Node Red and Open Lighting Architecture – a great combination!

A right old mess!


A while back I had the need to make a DMX recorder that could run multiple streams of DMX and playback with a variety of different inputs.  With that being the challenge, I did some learning about some pretty flexible and interesting software projects that are out there to help you a long the way.

Most people reading here will be interested in lighting technology so I am going to phrase this in that direction, but the principles of node-red can be applied to so many things it is impossible to mention, the links above should give you the resources you need.  Most things can be done without resorting to hardcore code writing, and therein lies the real excitement of these two tools.

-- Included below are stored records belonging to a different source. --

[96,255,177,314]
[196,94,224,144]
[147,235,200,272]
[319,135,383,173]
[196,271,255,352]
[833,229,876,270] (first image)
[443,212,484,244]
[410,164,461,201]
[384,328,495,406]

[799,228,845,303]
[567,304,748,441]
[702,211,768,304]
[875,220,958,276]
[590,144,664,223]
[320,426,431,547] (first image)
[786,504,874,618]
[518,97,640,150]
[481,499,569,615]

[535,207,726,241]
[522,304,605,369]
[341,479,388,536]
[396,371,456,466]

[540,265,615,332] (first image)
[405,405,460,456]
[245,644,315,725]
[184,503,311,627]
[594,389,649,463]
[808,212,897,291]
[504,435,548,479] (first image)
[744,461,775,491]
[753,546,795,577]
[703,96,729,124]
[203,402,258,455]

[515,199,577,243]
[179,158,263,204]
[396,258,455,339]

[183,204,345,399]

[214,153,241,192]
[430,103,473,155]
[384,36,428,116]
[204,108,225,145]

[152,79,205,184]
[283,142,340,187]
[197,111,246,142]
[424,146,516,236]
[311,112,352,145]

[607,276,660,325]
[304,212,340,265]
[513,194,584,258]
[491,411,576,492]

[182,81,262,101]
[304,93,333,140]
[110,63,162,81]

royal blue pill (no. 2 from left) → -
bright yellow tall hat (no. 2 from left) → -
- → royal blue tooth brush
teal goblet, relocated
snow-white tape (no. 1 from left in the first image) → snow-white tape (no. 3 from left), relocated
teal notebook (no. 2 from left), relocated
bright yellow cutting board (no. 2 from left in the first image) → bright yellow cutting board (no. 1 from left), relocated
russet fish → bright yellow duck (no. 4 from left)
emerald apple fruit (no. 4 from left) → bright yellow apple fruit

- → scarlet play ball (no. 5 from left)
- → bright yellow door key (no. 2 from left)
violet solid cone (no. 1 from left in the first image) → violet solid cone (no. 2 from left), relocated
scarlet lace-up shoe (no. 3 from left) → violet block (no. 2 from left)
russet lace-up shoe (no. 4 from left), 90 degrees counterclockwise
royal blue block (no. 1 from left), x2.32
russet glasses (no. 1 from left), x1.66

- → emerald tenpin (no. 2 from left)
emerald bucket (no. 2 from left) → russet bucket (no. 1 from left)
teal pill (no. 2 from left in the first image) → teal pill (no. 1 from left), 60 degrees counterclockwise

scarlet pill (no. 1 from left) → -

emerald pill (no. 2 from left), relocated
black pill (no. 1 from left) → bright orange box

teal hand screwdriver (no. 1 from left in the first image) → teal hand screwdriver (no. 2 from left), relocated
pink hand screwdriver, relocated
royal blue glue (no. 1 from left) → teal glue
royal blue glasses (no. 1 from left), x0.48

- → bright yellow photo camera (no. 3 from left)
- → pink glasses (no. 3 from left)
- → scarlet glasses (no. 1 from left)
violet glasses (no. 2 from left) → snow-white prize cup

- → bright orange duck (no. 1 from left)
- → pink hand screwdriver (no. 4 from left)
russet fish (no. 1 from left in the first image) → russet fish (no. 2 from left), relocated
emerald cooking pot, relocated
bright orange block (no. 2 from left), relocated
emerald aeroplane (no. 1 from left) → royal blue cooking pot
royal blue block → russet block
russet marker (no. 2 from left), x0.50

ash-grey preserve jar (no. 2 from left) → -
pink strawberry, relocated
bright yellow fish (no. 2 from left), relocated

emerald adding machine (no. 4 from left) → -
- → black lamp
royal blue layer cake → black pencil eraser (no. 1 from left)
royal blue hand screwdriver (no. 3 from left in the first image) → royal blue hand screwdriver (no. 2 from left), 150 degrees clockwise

Both these things require a bit of reading to understand, and I can’t do them justice at all, so I’m going to give you a super brief birds eye view and point to some other reading.


OLA – Open Lighting Architecture – Why use it?

Their website says:

“The Open Lighting Architecture is a framework for lighting control information. It supports a range of protocols and over a dozen USB devices. It can run as a standalone service, which is useful for converting signals between protocols, or alternatively using the OLA API, it can be used as the backend for lighting control software. OLA runs on many different platforms including ARM, which makes it a perfect fit for low cost Ethernet to DMX gateways.”

I have been resistant to using this open source platform as I generally prefer to spin my own code for doing input and output of lighting data. However for a project like this, why spend hours perfecting the reception of sACN or using that DMX dongle you have lying about when these people have created a very clever demon that can essentially gather DMX via pretty much any means, and output it via the same.

You can install OLA on a linux system, or a Mac etc, I have tried both, my linux skills are pretty crappy, and I found that using a RaspberryPi with a standard image the easiest way to install it without a degree in computer science was just use one of their prebuilt packages, installed with sudo apt-get install ola.

Once you have installed the OLA platform you can have a look at its GUI using a web browser,  if you have installed it locally you can do

Here you are going to play with creating input and output universes, I was pretty frustrated by the lack of universe cross patch , for example connecting ArtNET 1 to sACN 10 is not possible, it only really does 1:1.


Way more interesting is if you setup some output universes you can now do good stuff from the command line.

such as ola_set_dmx –universe <universe> –dmx <values>

Entering ola_set_dmx -u 1 – d 255,255,255 will set the first three channels in whatever you have configured to be universe one to be at full.

Now then, why is that good.  Well, you can now personally output sACN, ArtNET, DMX from all sorts of dongles etc etc etc from that one line.  If your like me your thinking, ok great but now I have to write some code to actually do something useful with that. YAWN.  Standby for part 2 – NodeRed …. just before we get there though, let’s just checkout ola_recorder.  Now that is interesting, you can record and playback universes from the command line.

I tested it out using LumiNet monitor  pushing in some ArtNET and then sending it back out again. It works!

PART TWO  – Node Red

“Node-RED is a programming tool for wiring together hardware devices, APIs and online services in new and interesting ways.

It provides a browser-based editor that makes it easy to wire together flows using the wide range of nodes in the palette that can be deployed to its runtime in a single-click”

Ok so that says it all really, in the picture that the top of this post you can see my efforts at using NR to do something interesting.

Installing node red can be done with the sudo apt-get, but best to follow their instructions. Once you have done that, you can access its node based editor with the computer ip:1880 just like OLA.  There is a world of stuff you can do here, including using the ui nodes to make a really easy webserver, and suddenly you have a dashboard with buttons that can do things in just a few mins.

I hit jackpot when I realised you can install node red on the same machine as OLA, and then interact with it as if you were typing on the command line.  So suddenly instead of typing set_dmx, I can have a button on the webpage that does it. Or operates the recorder functions.

Using the node red dashboard to interface with OLA

The above was a product of several days of wibbeling about trying to understand how the flows work in NR, and fiddling about to get it to do what I wanted to do.

So there we go, I would recommend having a look at both the different bits of software, and especially having a go at Node Red and seeing what it can do for you. I realise there are a tonne of other options for doing these things in a more efficient way,  but for someone like me who is not super proficient in the more higher level languages it is really worth spending some time getting to know these things.

Also check out PM2  if you are feeling like running this stuff on a Pi of similar for a large amount of time, it manages processes, restarting if necessary, deals with starting things on boot up etc.